The vaccine costs about $25-$35 per dose in California, Pete Wallis said, and full protection is reached about 30 days after the second injection. Dogs that live in areas where rattlesnake populations are highest should get boosters every six months or so, Pete Wallis said.
Dr. Jimmy Cox is one of a few local vets who carry the vaccine. A bird dog owner himself, he charges $20 per dose.
"I've had it a little over a month," Cox said. "I'm generally pretty skeptical, but I've vaccinated my own dog."
Cox said his concern with vaccines is the animals' reaction to them, which sometimes is worse than what the vaccine is designed to counter. With the rattlesnake vaccine, he said, dogs he has treated have shown no significant negative reactions.
"I look at it as cheap insurance," Cox said.
Insurance, but not a guarantee. Cox encouraged dog owners also to put their animals through desnaking clinics. Vaccine or no, every rattlesnake bite should be treated as a medical emergency. (Some of the deepest, potentially most dangerous bites may produce relatively minor visible symptoms while the venom does severe damage to underlying tissues.)
"The protection can be overcome," Pete Wallis said, by an unusually large snake or a heavy envenomation.
Also, Dale Wallis said, the vaccine is not effective against all rattlesnake species. The chemistry of each venom is slightly different, and those differences are critical to the vaccine's efficiency.
The Wallis' are not satisfied with their vaccine's protection against the Mojave rattlesnake or the Eastern diamondback. For most other species and their bites, including timber and pygmy rattlers, it provides good protection.

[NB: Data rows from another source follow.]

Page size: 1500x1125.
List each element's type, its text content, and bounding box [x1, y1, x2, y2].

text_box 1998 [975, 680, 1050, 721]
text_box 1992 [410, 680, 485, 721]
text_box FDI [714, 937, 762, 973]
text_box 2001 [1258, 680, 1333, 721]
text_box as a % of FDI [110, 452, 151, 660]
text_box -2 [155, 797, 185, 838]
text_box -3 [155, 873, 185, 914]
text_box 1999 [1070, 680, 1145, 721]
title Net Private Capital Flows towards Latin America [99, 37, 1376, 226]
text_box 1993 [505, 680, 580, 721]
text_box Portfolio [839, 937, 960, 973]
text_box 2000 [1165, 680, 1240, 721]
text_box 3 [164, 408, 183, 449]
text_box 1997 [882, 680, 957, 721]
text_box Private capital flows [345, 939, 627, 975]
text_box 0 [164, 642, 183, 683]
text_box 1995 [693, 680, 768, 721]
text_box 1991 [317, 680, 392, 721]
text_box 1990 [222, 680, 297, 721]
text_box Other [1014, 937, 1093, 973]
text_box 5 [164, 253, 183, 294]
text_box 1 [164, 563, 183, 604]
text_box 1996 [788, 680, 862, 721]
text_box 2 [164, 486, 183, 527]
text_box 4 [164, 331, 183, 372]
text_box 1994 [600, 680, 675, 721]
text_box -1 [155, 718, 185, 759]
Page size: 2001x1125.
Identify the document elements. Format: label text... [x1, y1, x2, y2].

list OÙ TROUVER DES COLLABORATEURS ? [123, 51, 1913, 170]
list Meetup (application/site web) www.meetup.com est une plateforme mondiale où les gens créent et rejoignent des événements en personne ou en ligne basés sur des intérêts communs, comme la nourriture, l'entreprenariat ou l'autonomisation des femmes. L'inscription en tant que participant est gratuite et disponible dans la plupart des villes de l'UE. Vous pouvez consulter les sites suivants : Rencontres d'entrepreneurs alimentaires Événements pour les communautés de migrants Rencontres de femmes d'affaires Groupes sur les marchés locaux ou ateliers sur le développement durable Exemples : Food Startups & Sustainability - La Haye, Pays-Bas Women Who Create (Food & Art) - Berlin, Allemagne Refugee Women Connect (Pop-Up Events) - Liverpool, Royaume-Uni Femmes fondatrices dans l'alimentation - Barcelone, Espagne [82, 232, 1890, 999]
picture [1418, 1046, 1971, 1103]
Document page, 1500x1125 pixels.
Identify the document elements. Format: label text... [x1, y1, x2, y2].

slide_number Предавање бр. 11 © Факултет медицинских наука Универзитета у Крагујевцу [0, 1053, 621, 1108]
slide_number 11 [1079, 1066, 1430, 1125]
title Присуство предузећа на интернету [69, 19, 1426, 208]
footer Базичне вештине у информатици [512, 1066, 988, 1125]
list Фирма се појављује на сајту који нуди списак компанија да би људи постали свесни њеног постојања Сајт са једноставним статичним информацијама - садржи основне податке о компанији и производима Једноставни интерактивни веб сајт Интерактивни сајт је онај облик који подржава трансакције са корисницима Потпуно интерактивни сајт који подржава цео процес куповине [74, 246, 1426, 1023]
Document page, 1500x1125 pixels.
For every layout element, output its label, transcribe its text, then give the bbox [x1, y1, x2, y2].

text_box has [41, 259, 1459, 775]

The Western diamondback is Texas' most aggressive and most common rattlesnake, Price said, but it isn't found around Houston. Southeast Texans are more likely to encounter the timber rattler. A genuine five-footer is big for either of Texas' most common species, and rattlers anywhere near that length carry enough venom to kill a large animal.
Size doesn't matter so much with rattlesnakes. They're all dangerous, but this vaccine for dogs should give bird hunters and pet owners some long-awaited peace of mind.